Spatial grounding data
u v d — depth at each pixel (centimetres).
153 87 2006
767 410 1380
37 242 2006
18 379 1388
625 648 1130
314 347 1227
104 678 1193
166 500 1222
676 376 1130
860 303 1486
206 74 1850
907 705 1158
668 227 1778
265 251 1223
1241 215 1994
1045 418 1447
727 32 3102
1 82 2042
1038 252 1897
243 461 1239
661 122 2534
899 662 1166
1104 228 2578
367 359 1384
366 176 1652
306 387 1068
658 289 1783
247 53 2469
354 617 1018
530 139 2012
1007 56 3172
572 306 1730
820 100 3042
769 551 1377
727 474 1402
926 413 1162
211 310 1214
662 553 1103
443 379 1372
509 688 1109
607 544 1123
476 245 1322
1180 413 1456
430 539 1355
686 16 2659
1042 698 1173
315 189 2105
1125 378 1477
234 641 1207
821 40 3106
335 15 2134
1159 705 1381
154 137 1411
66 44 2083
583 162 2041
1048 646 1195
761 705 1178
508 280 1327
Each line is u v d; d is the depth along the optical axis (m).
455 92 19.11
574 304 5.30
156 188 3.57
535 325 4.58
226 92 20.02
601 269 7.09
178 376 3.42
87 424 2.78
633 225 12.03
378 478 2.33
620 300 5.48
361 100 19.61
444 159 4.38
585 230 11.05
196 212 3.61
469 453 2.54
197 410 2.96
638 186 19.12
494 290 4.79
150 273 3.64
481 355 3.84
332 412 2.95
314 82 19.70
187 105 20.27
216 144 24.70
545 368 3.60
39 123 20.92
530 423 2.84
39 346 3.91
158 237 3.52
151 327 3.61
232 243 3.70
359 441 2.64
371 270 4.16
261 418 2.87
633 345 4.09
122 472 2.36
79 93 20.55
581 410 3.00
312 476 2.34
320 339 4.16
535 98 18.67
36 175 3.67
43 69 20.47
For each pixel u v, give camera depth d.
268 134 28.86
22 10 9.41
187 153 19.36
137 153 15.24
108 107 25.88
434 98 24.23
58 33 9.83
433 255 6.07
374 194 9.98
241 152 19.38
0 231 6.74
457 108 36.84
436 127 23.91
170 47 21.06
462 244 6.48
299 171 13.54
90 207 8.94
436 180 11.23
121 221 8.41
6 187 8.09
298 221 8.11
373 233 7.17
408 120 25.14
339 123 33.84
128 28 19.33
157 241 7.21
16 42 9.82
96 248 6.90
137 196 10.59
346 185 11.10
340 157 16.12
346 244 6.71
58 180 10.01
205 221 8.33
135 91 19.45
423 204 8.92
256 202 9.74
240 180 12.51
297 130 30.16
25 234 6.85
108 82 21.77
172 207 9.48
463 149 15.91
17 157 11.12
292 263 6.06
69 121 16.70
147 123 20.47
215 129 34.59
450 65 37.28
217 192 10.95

What is being asked: There is a line with "658 289 1783" and a line with "170 47 21.06" above. Copy exactly those two lines and all lines between them, with nothing else.

Exercise response:
658 289 1783
247 53 2469
354 617 1018
530 139 2012
1007 56 3172
572 306 1730
820 100 3042
769 551 1377
727 474 1402
926 413 1162
211 310 1214
662 553 1103
443 379 1372
509 688 1109
607 544 1123
476 245 1322
1180 413 1456
430 539 1355
686 16 2659
1042 698 1173
315 189 2105
1125 378 1477
234 641 1207
821 40 3106
335 15 2134
1159 705 1381
154 137 1411
66 44 2083
583 162 2041
1048 646 1195
761 705 1178
508 280 1327
Each line is u v d; d is the depth along the optical axis (m).
455 92 19.11
574 304 5.30
156 188 3.57
535 325 4.58
226 92 20.02
601 269 7.09
178 376 3.42
87 424 2.78
633 225 12.03
378 478 2.33
620 300 5.48
361 100 19.61
444 159 4.38
585 230 11.05
196 212 3.61
469 453 2.54
197 410 2.96
638 186 19.12
494 290 4.79
150 273 3.64
481 355 3.84
332 412 2.95
314 82 19.70
187 105 20.27
216 144 24.70
545 368 3.60
39 123 20.92
530 423 2.84
39 346 3.91
158 237 3.52
151 327 3.61
232 243 3.70
359 441 2.64
371 270 4.16
261 418 2.87
633 345 4.09
122 472 2.36
79 93 20.55
581 410 3.00
312 476 2.34
320 339 4.16
535 98 18.67
36 175 3.67
43 69 20.47
For each pixel u v, give camera depth d.
268 134 28.86
22 10 9.41
187 153 19.36
137 153 15.24
108 107 25.88
434 98 24.23
58 33 9.83
433 255 6.07
374 194 9.98
241 152 19.38
0 231 6.74
457 108 36.84
436 127 23.91
170 47 21.06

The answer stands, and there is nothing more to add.